▶ _Activity_:
Would you write out all the records again, exactly?

▶ _Records for this task_:
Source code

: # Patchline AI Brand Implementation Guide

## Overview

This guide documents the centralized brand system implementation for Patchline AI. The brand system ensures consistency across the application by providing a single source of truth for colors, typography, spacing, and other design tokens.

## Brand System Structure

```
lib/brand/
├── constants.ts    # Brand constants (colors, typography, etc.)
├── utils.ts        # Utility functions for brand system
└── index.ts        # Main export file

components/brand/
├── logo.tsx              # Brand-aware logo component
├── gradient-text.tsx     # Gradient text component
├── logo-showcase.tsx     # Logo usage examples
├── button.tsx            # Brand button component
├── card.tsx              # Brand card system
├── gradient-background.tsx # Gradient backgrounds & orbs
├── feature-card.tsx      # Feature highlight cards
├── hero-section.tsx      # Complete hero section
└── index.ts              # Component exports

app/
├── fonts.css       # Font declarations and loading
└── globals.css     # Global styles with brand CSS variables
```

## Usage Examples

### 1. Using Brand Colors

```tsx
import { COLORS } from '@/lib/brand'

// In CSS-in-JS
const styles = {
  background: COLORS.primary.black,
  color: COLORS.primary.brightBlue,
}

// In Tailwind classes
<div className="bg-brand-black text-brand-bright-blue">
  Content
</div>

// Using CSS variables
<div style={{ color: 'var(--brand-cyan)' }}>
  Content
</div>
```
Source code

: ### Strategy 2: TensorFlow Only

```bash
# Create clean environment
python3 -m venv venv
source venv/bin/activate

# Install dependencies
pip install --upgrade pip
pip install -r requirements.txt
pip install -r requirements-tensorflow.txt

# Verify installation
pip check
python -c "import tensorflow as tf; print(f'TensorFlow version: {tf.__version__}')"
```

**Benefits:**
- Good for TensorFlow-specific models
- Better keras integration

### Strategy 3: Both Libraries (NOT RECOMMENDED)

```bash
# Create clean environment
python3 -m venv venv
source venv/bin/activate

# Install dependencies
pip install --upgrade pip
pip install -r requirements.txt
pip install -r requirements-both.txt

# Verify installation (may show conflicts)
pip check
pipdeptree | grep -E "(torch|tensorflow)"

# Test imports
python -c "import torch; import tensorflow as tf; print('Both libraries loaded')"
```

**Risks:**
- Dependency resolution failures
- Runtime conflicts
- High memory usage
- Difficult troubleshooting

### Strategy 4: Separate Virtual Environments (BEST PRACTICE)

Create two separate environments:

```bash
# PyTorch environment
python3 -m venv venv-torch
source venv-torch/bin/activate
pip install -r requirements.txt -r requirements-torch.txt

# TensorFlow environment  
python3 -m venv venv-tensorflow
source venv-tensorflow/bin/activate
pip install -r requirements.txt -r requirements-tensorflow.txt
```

▶ _Solved exercise_:
Source code

: # Patchline AI Brand Implementation Guide

## Overview

This guide documents the centralized brand system implementation for Patchline AI. The brand system ensures consistency across the application by providing a single source of truth for colors, typography, spacing, and other design tokens.

## Brand System Structure

```
lib/brand/
├── constants.ts    # Brand constants (colors, typography, etc.)
├── utils.ts        # Utility functions for brand system
└── index.ts        # Main export file

components/brand/
├── logo.tsx              # Brand-aware logo component
├── gradient-text.tsx     # Gradient text component
├── logo-showcase.tsx     # Logo usage examples
├── button.tsx            # Brand button component
├── card.tsx              # Brand card system
├── gradient-background.tsx # Gradient backgrounds & orbs
├── feature-card.tsx      # Feature highlight cards
├── hero-section.tsx      # Complete hero section
└── index.ts              # Component exports

app/
├── fonts.css       # Font declarations and loading
└── globals.css     # Global styles with brand CSS variables
```

## Usage Examples

### 1. Using Brand Colors

```tsx
import { COLORS } from '@/lib/brand'

// In CSS-in-JS
const styles = {
  background: COLORS.primary.black,
  color: COLORS.primary.brightBlue,
}

// In Tailwind classes
<div className="bg-brand-black text-brand-bright-blue">
  Content
</div>

// Using CSS variables
<div style={{ color: 'var(--brand-cyan)' }}>
  Content
</div>
```
Source code

: ### Strategy 2: TensorFlow Only

```bash
# Create clean environment
python3 -m venv venv
source venv/bin/activate

# Install dependencies
pip install --upgrade pip
pip install -r requirements.txt
pip install -r requirements-tensorflow.txt

# Verify installation
pip check
python -c "import tensorflow as tf; print(f'TensorFlow version: {tf.__version__}')"
```

**Benefits:**
- Good for TensorFlow-specific models
- Better keras integration

### Strategy 3: Both Libraries (NOT RECOMMENDED)

```bash
# Create clean environment
python3 -m venv venv
source venv/bin/activate

# Install dependencies
pip install --upgrade pip
pip install -r requirements.txt
pip install -r requirements-both.txt

# Verify installation (may show conflicts)
pip check
pipdeptree | grep -E "(torch|tensorflow)"

# Test imports
python -c "import torch; import tensorflow as tf; print('Both libraries loaded')"
```

**Risks:**
- Dependency resolution failures
- Runtime conflicts
- High memory usage
- Difficult troubleshooting

### Strategy 4: Separate Virtual Environments (BEST PRACTICE)

Create two separate environments:

```bash
# PyTorch environment
python3 -m venv venv-torch
source venv-torch/bin/activate
pip install -r requirements.txt -r requirements-torch.txt

# TensorFlow environment  
python3 -m venv venv-tensorflow
source venv-tensorflow/bin/activate
pip install -r requirements.txt -r requirements-tensorflow.txt
```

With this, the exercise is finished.